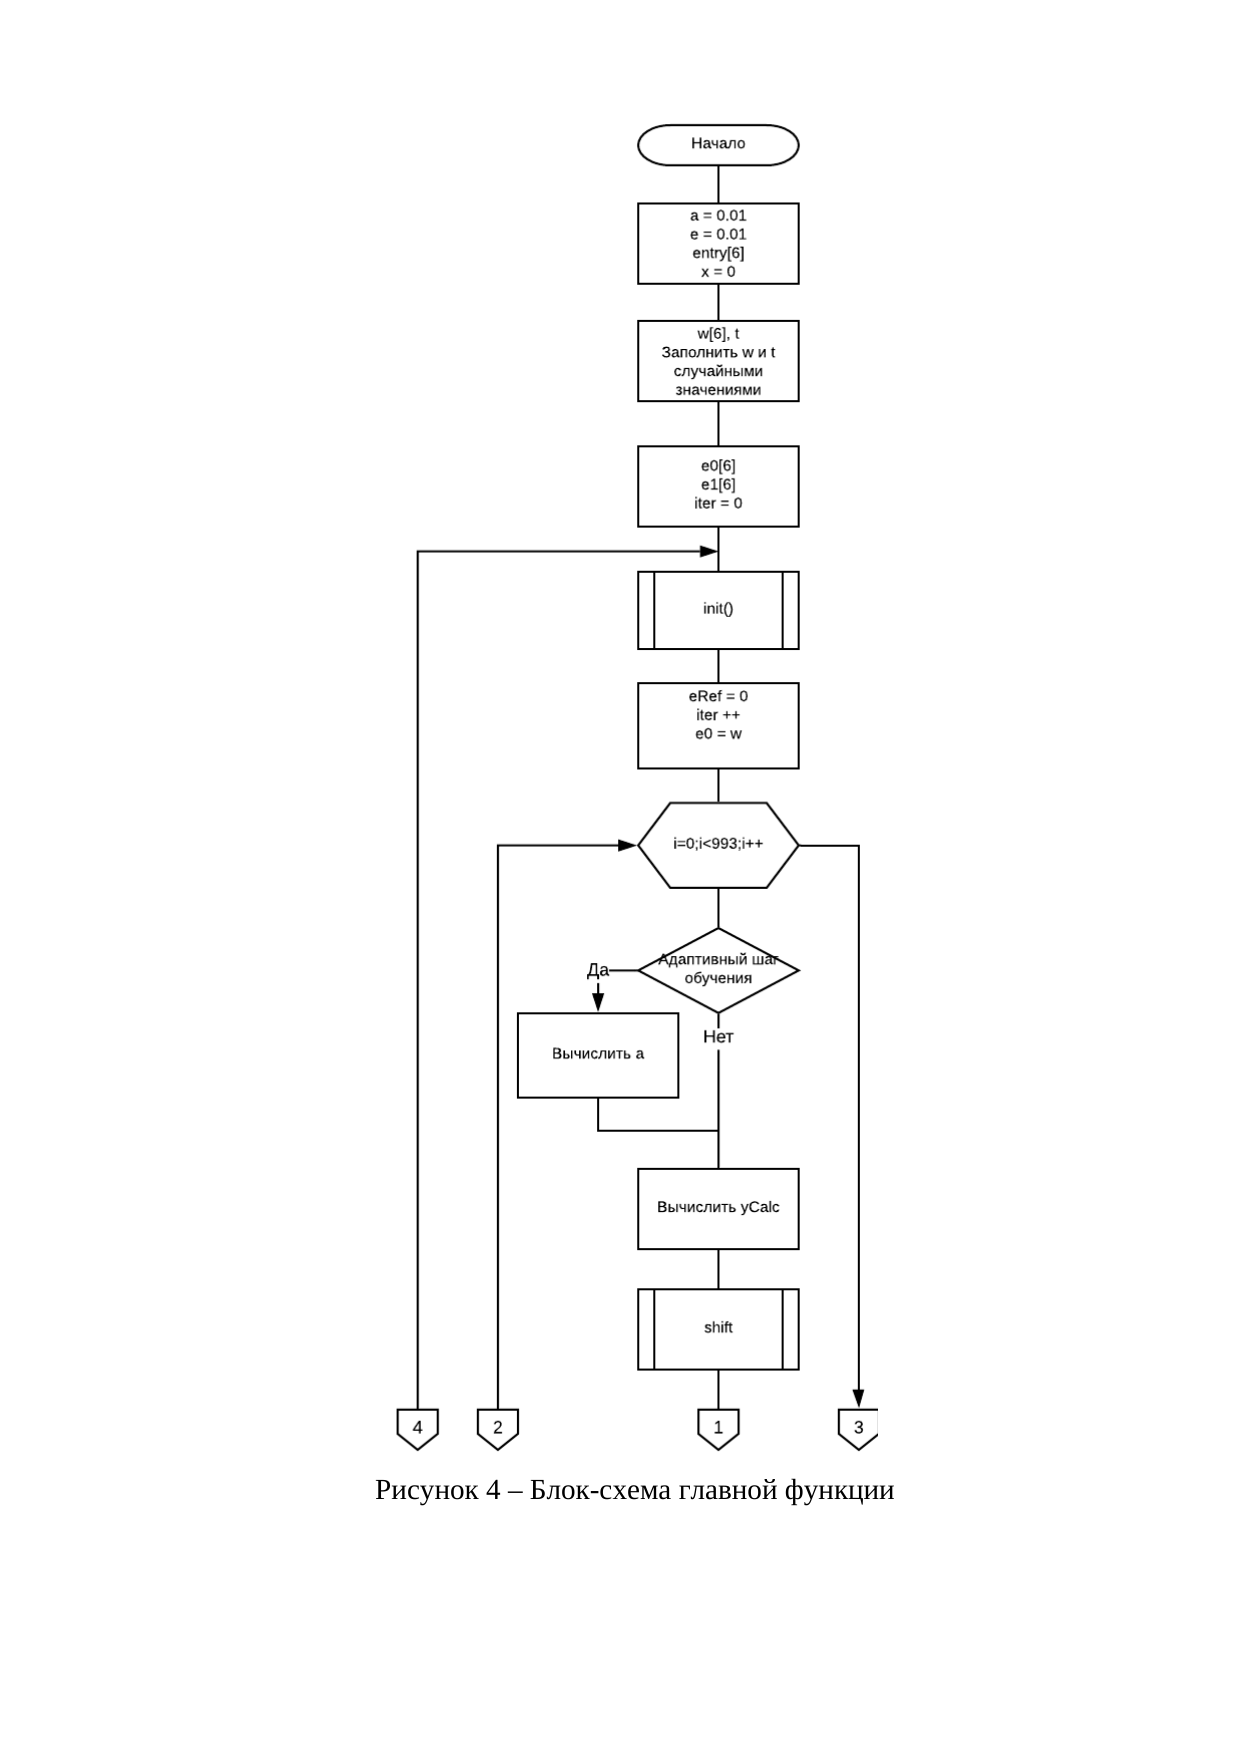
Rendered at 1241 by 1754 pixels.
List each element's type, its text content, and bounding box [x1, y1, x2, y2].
* * *
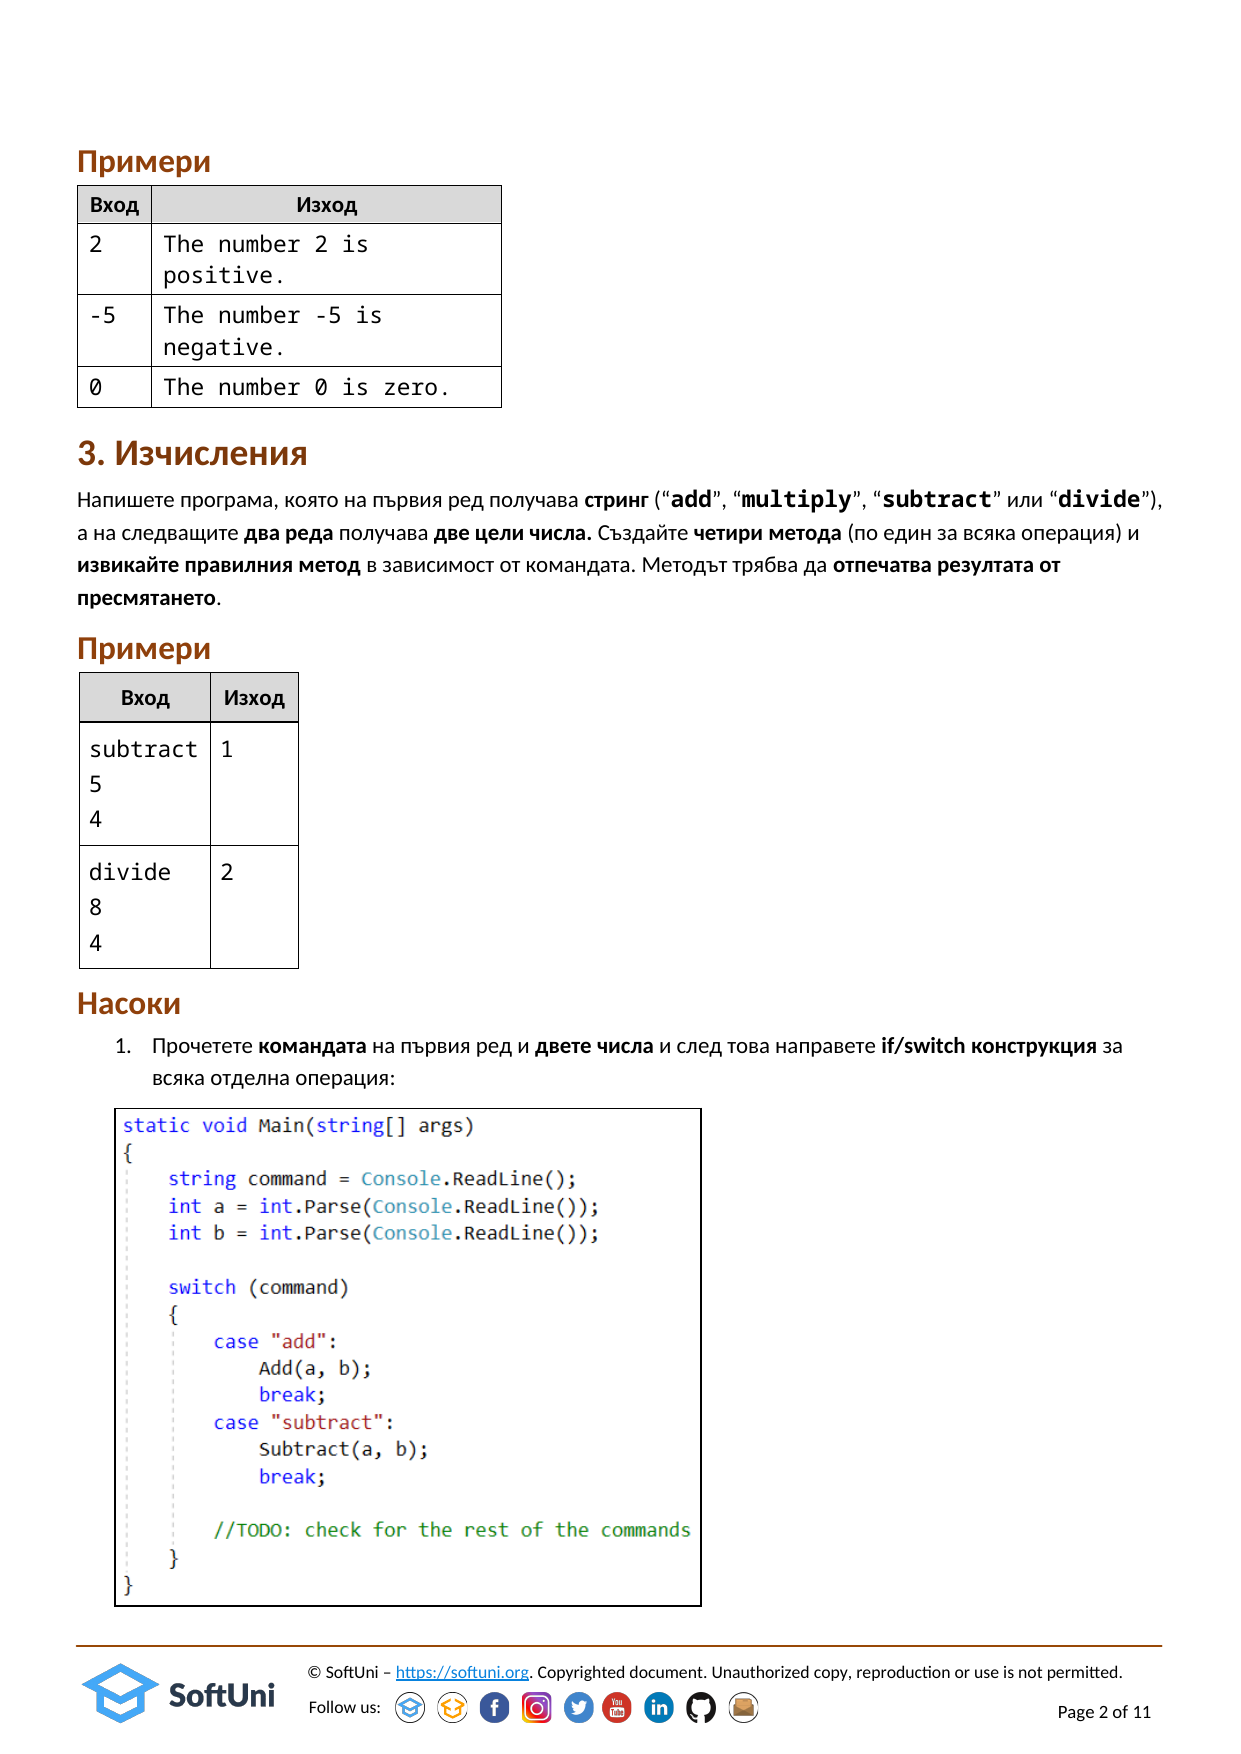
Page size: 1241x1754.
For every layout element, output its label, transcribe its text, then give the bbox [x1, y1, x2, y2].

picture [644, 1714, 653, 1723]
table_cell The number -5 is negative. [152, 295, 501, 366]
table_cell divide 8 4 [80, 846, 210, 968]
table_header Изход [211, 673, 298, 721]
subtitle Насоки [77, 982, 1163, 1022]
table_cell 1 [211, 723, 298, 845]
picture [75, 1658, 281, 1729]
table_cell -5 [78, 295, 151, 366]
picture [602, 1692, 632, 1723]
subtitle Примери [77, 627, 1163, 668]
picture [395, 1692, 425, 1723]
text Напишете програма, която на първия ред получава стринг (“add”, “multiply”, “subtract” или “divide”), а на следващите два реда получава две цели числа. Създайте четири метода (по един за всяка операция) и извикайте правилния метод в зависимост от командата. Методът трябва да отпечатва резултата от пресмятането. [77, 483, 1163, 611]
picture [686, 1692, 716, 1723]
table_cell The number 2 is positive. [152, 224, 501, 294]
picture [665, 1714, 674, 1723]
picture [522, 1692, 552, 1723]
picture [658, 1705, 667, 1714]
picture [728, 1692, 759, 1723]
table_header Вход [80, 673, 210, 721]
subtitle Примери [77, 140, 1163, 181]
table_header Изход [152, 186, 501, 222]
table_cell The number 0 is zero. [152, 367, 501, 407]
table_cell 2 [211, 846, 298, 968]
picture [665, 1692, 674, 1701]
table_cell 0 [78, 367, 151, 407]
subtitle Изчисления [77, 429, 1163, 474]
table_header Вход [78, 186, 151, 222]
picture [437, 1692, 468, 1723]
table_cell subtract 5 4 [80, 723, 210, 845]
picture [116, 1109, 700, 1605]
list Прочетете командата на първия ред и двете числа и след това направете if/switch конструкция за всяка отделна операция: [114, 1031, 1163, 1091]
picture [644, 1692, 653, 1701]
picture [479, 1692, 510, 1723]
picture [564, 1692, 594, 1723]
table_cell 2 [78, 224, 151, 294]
==
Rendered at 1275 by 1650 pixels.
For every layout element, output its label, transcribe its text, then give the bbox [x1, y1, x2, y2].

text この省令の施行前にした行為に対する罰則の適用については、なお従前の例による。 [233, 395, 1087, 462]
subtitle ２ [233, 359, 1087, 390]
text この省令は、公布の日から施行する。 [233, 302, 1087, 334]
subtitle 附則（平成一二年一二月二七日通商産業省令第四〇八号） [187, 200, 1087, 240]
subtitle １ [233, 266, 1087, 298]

- **WORK TASK**:
Return each line of the listing that holds the word "pixels".

- **THE COMPLETED TASK**:
Rendered at 1241 by 1754 pixels.
Rendered at 1275 by 1650 pixels.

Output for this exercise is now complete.